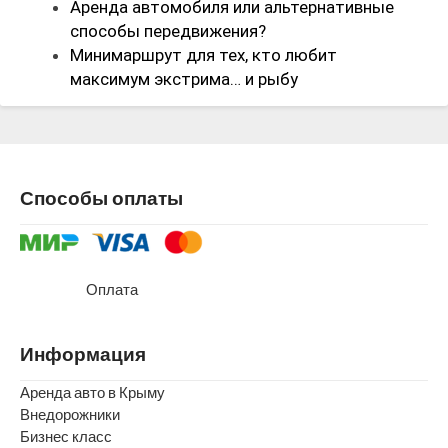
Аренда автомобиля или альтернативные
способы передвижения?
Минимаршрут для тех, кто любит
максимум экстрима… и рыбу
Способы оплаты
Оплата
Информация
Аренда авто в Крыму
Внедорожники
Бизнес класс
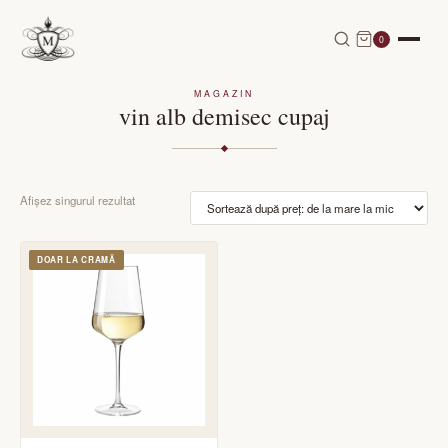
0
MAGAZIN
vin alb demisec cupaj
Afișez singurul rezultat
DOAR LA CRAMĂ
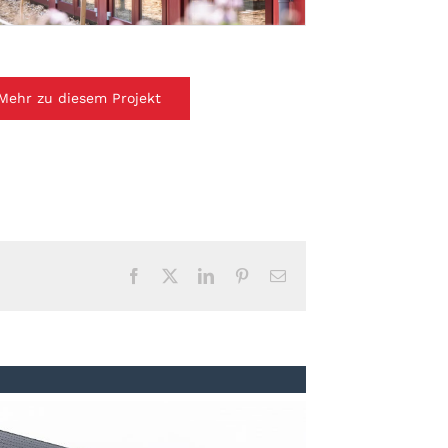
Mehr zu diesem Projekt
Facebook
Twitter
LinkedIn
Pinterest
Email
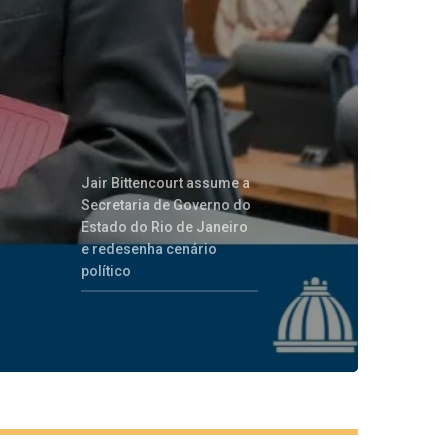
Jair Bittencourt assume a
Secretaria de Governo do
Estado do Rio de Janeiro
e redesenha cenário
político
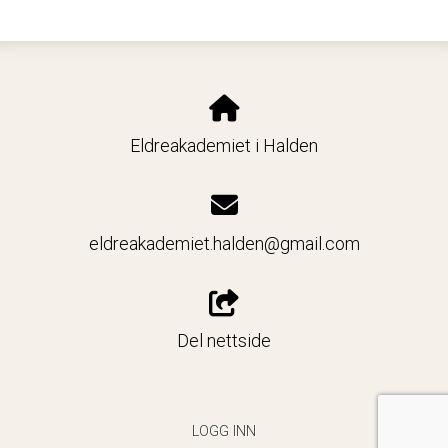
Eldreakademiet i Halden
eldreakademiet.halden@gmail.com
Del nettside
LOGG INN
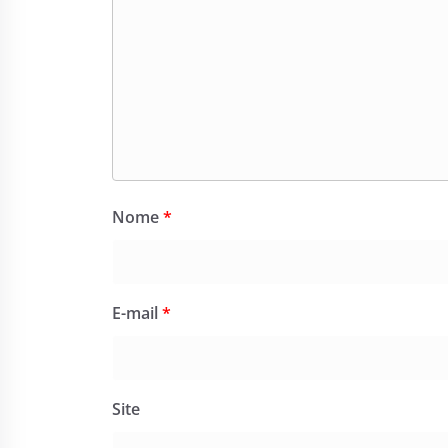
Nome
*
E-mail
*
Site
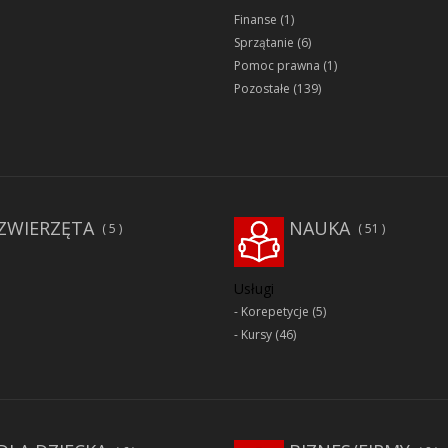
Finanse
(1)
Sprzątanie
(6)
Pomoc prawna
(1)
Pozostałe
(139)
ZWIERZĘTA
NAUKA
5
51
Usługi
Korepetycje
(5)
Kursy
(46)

--

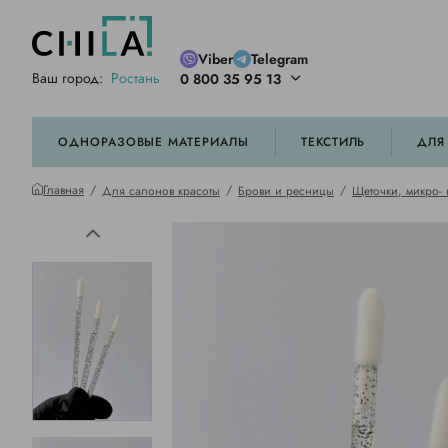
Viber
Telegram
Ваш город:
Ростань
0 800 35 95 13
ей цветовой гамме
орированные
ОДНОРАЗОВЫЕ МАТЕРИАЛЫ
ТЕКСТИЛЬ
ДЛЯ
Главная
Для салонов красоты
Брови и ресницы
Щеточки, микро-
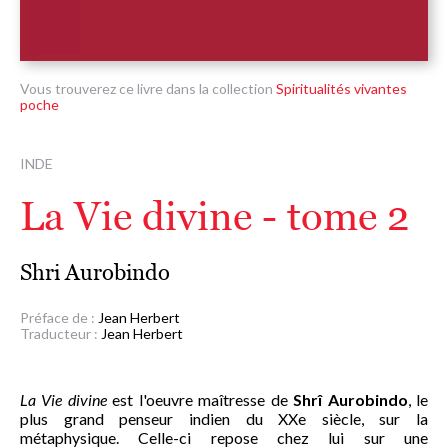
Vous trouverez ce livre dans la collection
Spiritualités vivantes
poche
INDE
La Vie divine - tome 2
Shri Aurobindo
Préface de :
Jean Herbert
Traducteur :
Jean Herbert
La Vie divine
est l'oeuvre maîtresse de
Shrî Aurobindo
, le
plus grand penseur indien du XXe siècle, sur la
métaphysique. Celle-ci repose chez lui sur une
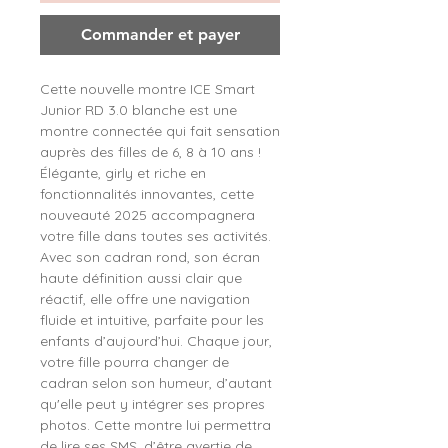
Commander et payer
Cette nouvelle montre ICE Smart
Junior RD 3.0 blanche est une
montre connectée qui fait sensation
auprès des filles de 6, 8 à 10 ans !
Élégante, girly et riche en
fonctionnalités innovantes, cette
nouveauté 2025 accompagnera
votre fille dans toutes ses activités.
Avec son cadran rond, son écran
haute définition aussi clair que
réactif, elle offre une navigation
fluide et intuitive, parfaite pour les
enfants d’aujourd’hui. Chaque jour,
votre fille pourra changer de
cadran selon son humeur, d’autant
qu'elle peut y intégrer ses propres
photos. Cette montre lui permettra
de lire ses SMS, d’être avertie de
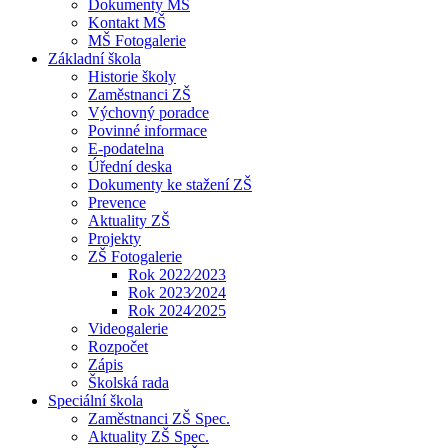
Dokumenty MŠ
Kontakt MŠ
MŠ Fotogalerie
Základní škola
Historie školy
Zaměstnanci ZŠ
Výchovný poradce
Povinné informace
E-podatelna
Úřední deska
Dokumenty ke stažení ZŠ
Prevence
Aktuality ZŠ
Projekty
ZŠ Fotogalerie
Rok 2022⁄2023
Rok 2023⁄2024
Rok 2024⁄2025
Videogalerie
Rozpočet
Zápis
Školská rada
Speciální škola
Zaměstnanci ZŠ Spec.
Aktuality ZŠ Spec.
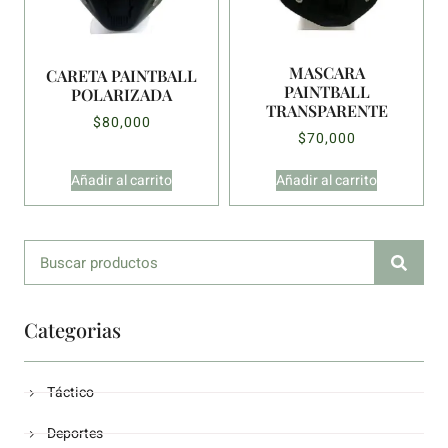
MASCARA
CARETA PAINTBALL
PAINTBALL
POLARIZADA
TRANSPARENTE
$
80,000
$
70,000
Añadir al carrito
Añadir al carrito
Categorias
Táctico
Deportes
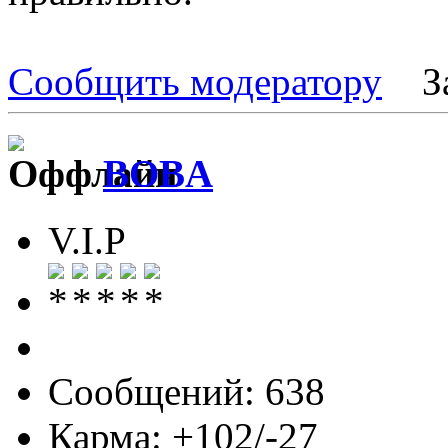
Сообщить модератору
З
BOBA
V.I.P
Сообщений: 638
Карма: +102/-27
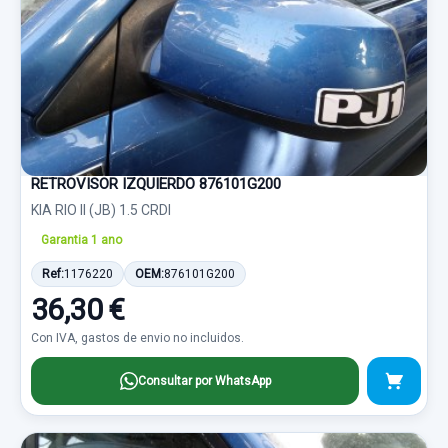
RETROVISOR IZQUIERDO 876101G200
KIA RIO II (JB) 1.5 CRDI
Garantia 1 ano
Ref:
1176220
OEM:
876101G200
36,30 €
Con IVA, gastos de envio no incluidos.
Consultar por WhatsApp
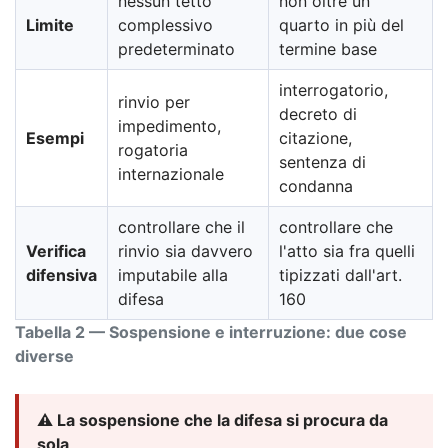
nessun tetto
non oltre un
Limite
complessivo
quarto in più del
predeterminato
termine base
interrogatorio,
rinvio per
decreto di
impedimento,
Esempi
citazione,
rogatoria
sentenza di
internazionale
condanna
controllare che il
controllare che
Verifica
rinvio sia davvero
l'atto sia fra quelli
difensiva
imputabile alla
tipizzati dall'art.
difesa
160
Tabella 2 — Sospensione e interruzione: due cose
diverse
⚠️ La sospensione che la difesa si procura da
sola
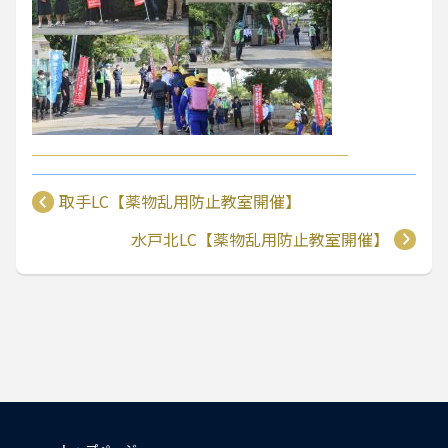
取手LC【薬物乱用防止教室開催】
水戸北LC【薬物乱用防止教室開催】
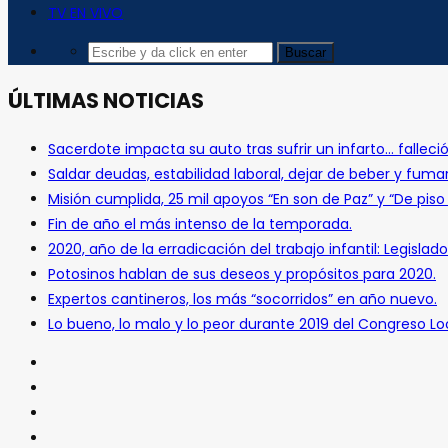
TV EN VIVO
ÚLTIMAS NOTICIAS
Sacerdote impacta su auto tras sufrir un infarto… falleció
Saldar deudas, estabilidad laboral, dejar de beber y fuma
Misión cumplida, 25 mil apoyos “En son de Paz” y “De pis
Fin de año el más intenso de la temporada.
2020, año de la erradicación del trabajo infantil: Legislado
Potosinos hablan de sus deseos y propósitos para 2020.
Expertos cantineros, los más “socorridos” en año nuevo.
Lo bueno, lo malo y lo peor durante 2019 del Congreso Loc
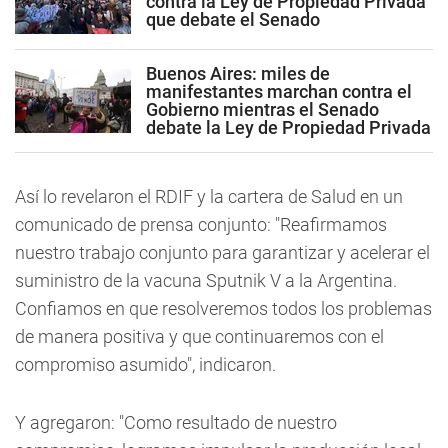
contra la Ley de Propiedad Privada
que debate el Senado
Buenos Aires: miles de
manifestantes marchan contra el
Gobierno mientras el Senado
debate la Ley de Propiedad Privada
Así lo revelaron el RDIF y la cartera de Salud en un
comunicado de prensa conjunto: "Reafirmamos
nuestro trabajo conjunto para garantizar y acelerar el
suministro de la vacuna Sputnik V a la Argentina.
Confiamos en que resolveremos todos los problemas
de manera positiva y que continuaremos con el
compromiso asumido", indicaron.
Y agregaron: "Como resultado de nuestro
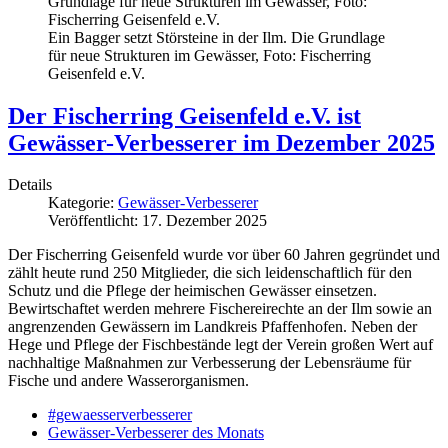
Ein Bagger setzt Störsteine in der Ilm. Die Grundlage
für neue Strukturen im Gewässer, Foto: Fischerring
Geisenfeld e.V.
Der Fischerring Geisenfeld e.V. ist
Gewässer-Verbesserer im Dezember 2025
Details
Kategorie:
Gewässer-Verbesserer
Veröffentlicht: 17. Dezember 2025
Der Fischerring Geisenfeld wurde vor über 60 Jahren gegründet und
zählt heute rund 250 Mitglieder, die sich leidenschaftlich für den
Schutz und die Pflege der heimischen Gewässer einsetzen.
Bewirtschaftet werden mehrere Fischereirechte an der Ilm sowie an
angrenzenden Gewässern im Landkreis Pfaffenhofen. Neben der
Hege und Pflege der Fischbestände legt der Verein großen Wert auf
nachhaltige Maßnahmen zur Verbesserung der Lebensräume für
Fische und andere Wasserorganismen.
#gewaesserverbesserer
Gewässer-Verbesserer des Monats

--

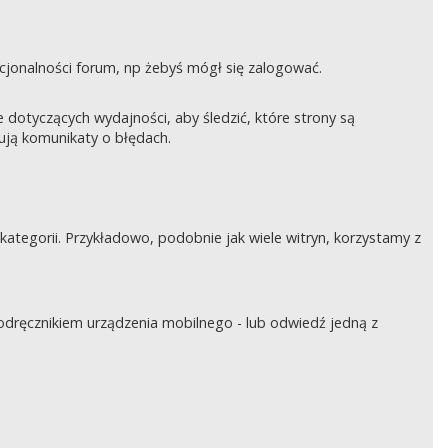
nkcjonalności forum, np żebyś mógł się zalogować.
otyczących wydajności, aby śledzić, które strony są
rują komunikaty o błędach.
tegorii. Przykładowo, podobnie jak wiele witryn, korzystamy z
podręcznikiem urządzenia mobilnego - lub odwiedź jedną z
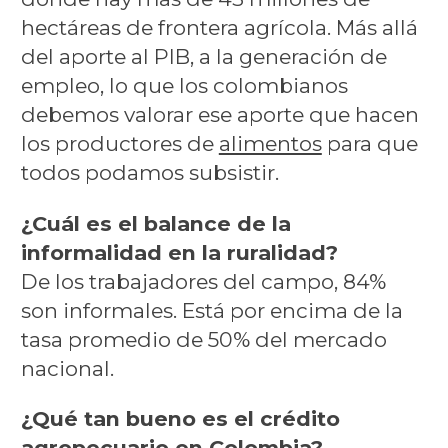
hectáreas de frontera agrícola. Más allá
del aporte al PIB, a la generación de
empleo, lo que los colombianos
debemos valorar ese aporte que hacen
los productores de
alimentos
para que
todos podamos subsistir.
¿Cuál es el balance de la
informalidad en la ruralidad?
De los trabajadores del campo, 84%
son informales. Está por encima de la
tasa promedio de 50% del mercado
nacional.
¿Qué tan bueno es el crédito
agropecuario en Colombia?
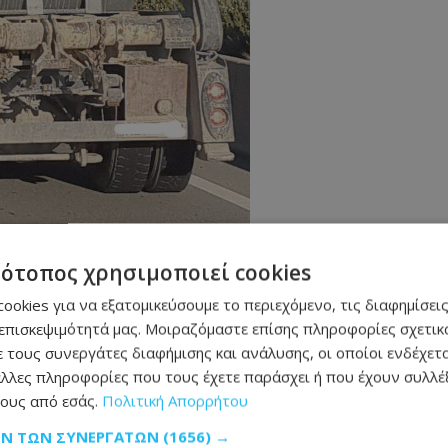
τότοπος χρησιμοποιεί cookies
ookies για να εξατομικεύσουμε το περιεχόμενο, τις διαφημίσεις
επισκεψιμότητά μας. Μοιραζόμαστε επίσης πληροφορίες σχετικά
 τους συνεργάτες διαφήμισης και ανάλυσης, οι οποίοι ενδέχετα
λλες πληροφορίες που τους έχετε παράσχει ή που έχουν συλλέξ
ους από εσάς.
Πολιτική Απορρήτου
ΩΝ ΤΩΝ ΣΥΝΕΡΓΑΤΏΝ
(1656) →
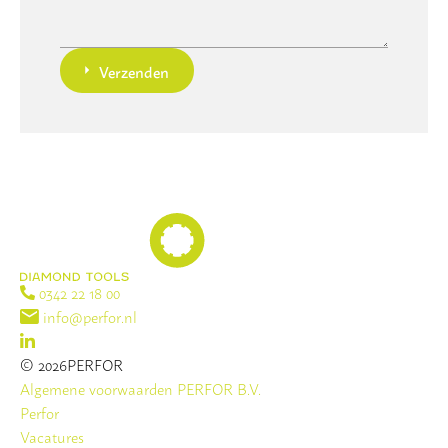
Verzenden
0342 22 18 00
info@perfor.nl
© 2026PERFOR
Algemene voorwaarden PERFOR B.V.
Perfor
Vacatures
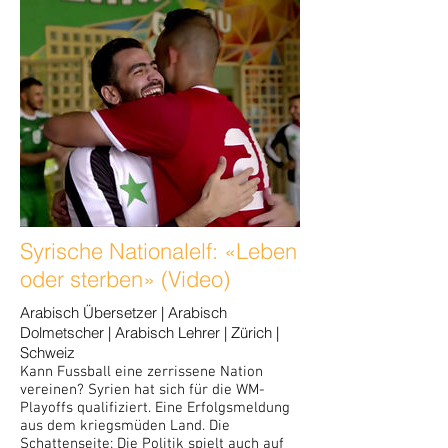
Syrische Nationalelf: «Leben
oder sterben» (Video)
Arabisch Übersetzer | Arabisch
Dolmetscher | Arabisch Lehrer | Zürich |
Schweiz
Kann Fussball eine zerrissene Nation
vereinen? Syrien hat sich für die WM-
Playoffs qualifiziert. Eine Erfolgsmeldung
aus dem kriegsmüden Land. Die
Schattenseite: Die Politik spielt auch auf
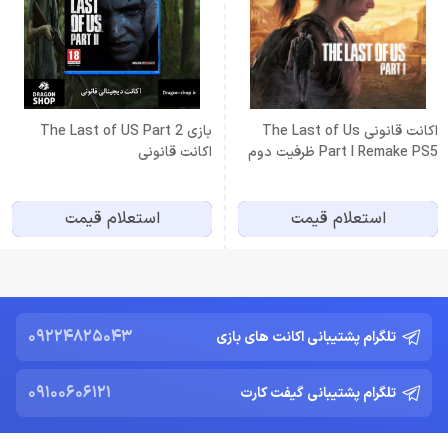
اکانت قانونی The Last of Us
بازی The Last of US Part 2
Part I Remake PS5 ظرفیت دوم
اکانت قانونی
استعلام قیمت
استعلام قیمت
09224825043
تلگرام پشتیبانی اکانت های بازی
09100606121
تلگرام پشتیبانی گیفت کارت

### TASK DESCRIPTION
Select every line in the records that contains the word "conjunto", treating uppercase and lowercase letters as different.

### SOLVED EXERCISE
comunicado de prensa conjunto: "Reafirmamos
nuestro trabajo conjunto para garantizar y acelerar el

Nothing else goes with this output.